The existing provisions of the law have been applied successfully for years, and I am puzzled to know how the Chief Secretary could say without laughing that they could not be applied to the extra payment of dividends made primarily in March, 1966, to take advantage of a concession in the 1965 Finance Act. There is not the slightest difficulty about it at all. The one reason the Government have is to pacify some of their supporters by a rather mean, retrospective and envious provision, because they feel that some people who [column 1404]have received dividends will claim the established concession for separate Surtax.

It is nothing more than playing to the gallery of the worst elements in the Government party, and I hope that the Chief Secretary will now be a little more worthy of his better self, make a generous reply to my hon. Friend, and bring the first night's proceedings on the Report stage of the Finance Bill to a much happier conclusion than otherwise might be the case by saying that he has the authority of the Chancellor of the Exchequer—who is not here—[Hon. Members: “Where is he?” ]—yes, where is the Chancellor of the Exchequer? What is the good of having this Amendment debated and argued if the Financial Secretary has no authority to do anything? It is quite useless to have him here—although we are glad to have him here, of course, and he at least has my leave to address the House again.

Mr. R. J. Maxwell-Hyslop (Tiverton)

There is another reason why the Chief Secretary should be more sympathetic about this Amendment. I understand that before he became a Minister he was a tax consultant—that is to say, someone to whom individuals or firms go who wish to reduce their tax liability to the minimum. It may well be because of the vicissitudes and fortunes of politics, the right hon. Gentleman will find himself at some future date back in the position of a professional tax consultant. It is well known that the job of being a tax consultant is particularly difficult if one is overtaken by retrospective legislation and the Chief Secretary may well be laying a snare for himself as a tax consultant when he ceases to be in office.

There have been occasions when the Chief Secretary has appeared to be censorious about those who seek to so arrange their affairs that they attract the minimum tax liability, although this is presumably what he spent his time advising people to do when he was a tax consultant.

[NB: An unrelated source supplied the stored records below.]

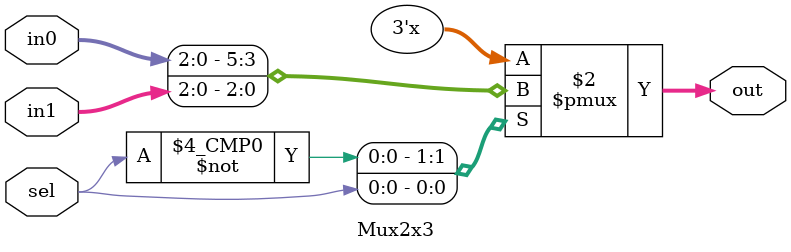
<source format=v>
/* 2 x 3-bit Multiplexor */
module Mux2x3(
	in0,
	in1,
	out,
	sel
);

/* Parameters */
parameter DATA_WIDTH = 3;
parameter SEL_WIDTH = 1;

/* Inputs */
input wire [DATA_WIDTH - 1 : 0] in0, in1;
input wire [SEL_WIDTH - 1 : 0] sel;

/* Outputs */
output reg [DATA_WIDTH - 1 : 0] out;

/* Behavioral Combinational Design */
always @ (in0 or in1 or sel)
begin
	case (sel)
		'b0 : out <= in0;
		'b1 : out <= in1;
	endcase
end

endmodule
</source>
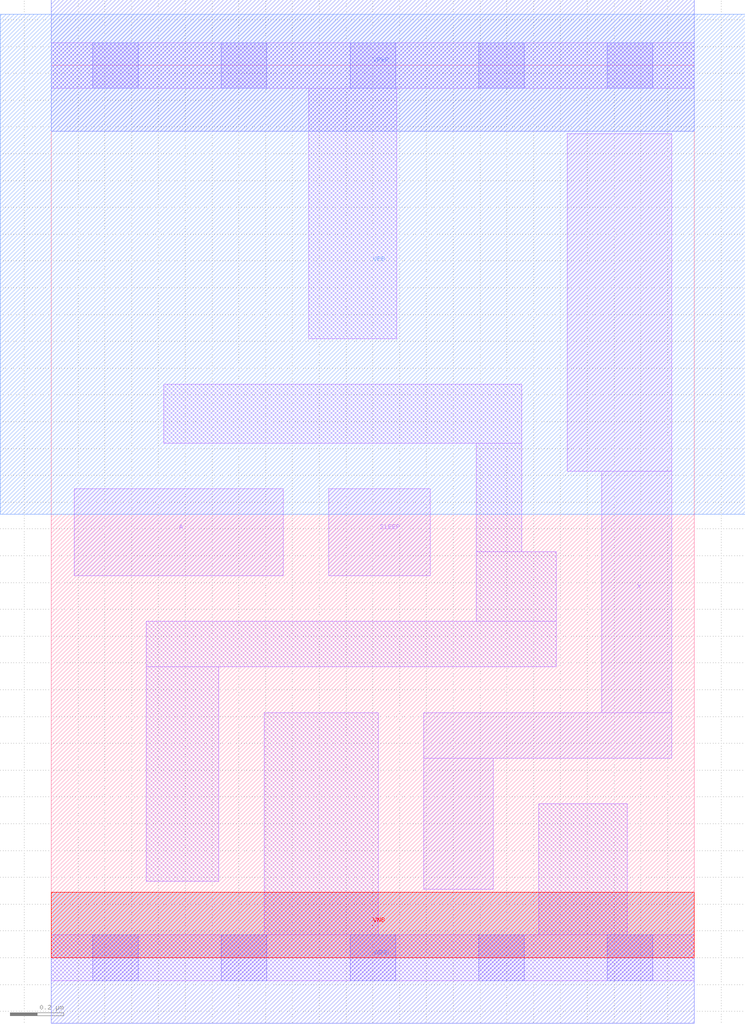
<source format=lef>
# Copyright 2020 The SkyWater PDK Authors
#
# Licensed under the Apache License, Version 2.0 (the "License");
# you may not use this file except in compliance with the License.
# You may obtain a copy of the License at
#
#     https://www.apache.org/licenses/LICENSE-2.0
#
# Unless required by applicable law or agreed to in writing, software
# distributed under the License is distributed on an "AS IS" BASIS,
# WITHOUT WARRANTIES OR CONDITIONS OF ANY KIND, either express or implied.
# See the License for the specific language governing permissions and
# limitations under the License.
#
# SPDX-License-Identifier: Apache-2.0

VERSION 5.7 ;
  NOWIREEXTENSIONATPIN ON ;
  DIVIDERCHAR "/" ;
  BUSBITCHARS "[]" ;
MACRO sky130_fd_sc_lp__isobufsrc_1
  CLASS CORE ;
  FOREIGN sky130_fd_sc_lp__isobufsrc_1 ;
  ORIGIN  0.000000  0.000000 ;
  SIZE  2.400000 BY  3.330000 ;
  SYMMETRY X Y ;
  SITE unit ;
  PIN A
    ANTENNAGATEAREA  0.126000 ;
    DIRECTION INPUT ;
    USE SIGNAL ;
    PORT
      LAYER li1 ;
        RECT 0.085000 1.425000 0.865000 1.750000 ;
    END
  END A
  PIN SLEEP
    ANTENNAGATEAREA  0.315000 ;
    DIRECTION INPUT ;
    USE SIGNAL ;
    PORT
      LAYER li1 ;
        RECT 1.035000 1.425000 1.415000 1.750000 ;
    END
  END SLEEP
  PIN X
    ANTENNADIFFAREA  0.852600 ;
    DIRECTION OUTPUT ;
    USE SIGNAL ;
    PORT
      LAYER li1 ;
        RECT 1.390000 0.255000 1.650000 0.745000 ;
        RECT 1.390000 0.745000 2.315000 0.915000 ;
        RECT 1.925000 1.815000 2.315000 3.075000 ;
        RECT 2.055000 0.915000 2.315000 1.815000 ;
    END
  END X
  PIN VGND
    DIRECTION INOUT ;
    USE GROUND ;
    PORT
      LAYER met1 ;
        RECT 0.000000 -0.245000 2.400000 0.245000 ;
    END
  END VGND
  PIN VNB
    DIRECTION INOUT ;
    USE GROUND ;
    PORT
      LAYER pwell ;
        RECT 0.000000 0.000000 2.400000 0.245000 ;
    END
  END VNB
  PIN VPB
    DIRECTION INOUT ;
    USE POWER ;
    PORT
      LAYER nwell ;
        RECT -0.190000 1.655000 2.590000 3.520000 ;
    END
  END VPB
  PIN VPWR
    DIRECTION INOUT ;
    USE POWER ;
    PORT
      LAYER met1 ;
        RECT 0.000000 3.085000 2.400000 3.575000 ;
    END
  END VPWR
  OBS
    LAYER li1 ;
      RECT 0.000000 -0.085000 2.400000 0.085000 ;
      RECT 0.000000  3.245000 2.400000 3.415000 ;
      RECT 0.355000  0.285000 0.625000 1.085000 ;
      RECT 0.355000  1.085000 1.885000 1.255000 ;
      RECT 0.420000  1.920000 1.755000 2.140000 ;
      RECT 0.795000  0.085000 1.220000 0.915000 ;
      RECT 0.960000  2.310000 1.290000 3.245000 ;
      RECT 1.585000  1.255000 1.885000 1.515000 ;
      RECT 1.585000  1.515000 1.755000 1.920000 ;
      RECT 1.820000  0.085000 2.150000 0.575000 ;
    LAYER mcon ;
      RECT 0.155000 -0.085000 0.325000 0.085000 ;
      RECT 0.155000  3.245000 0.325000 3.415000 ;
      RECT 0.635000 -0.085000 0.805000 0.085000 ;
      RECT 0.635000  3.245000 0.805000 3.415000 ;
      RECT 1.115000 -0.085000 1.285000 0.085000 ;
      RECT 1.115000  3.245000 1.285000 3.415000 ;
      RECT 1.595000 -0.085000 1.765000 0.085000 ;
      RECT 1.595000  3.245000 1.765000 3.415000 ;
      RECT 2.075000 -0.085000 2.245000 0.085000 ;
      RECT 2.075000  3.245000 2.245000 3.415000 ;
  END
END sky130_fd_sc_lp__isobufsrc_1
END LIBRARY

</source>
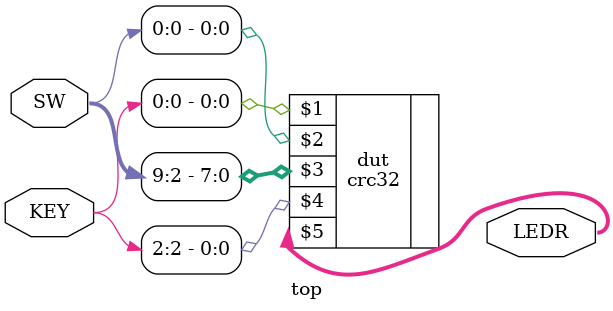
<source format=v>
module top (SW, KEY, LEDR);

    input wire [9:0] SW;        // DE-series switches
    input wire [3:0] KEY;       // DE-series pushbuttons

    output wire [9:0] LEDR;     // DE-series LEDs   

    crc32 dut (KEY[0], SW[0], SW[9:2], KEY[2], LEDR);
 
endmodule


</source>
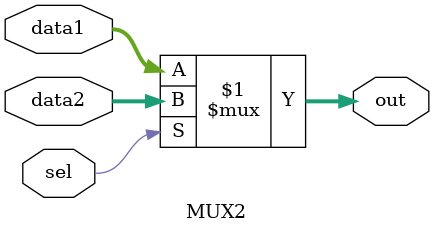
<source format=v>
`timescale 1ns / 1ps

/*
    ================================   MUX2 module   ================================
    Author:         Wintermelon
    Last Edit:      2022.3.31

    This is a very simple 2-1 mux.
    case(signal)
        0 - data1
        1 - data2
*/

module MUX2 
#(
    parameter DATA_WIDTH = 32           
)
(
    input [DATA_WIDTH-1 : 0] data1, data2,
    input  sel,
    output [DATA_WIDTH-1 : 0] out
);

    assign out = (sel) ? data2 : data1;
endmodule



</source>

I would have expected him to show greater objection to retrospective legislation of this kind, because if it becomes the order of the day there is little reason for anybody to employ either the Chief Secretary or anybody else as a tax consultant.

[column 1405]

Mr. Deputy Speaker

The Question is——

Mr. Victor Goodhew (St. Albans)

Before we vote, Mr. Deputy Speaker, I had hoped that the House would have heard the views of my hon. Friend the Member for Finchley (Mrs. Thatcher). It seems that a mistake has crept in here. I understand that you read from Erskine May a sentence which began “Except when permitted” . Surely, in this case, it must be permitted by the House. This is what “leave of the House” means.

I would have thought, in view of Mr. Speaker's previous Rulings on a number [column 1406]of occasions this evening, that she would have been entitled to ask leave to speak again; that is to say, this was a case where it was permissible for her to make a second contribution. [Hon. Members: “Order.” ] Despite the grumblings from hon. Members opposite, who no doubt are anxious to get to bed, I would very much like to hear her and I hope that you will rule that we can before we vote.

Question put, That those, words be there inserted in the Bill:—

The House divided: Ayes 115, Noes 167.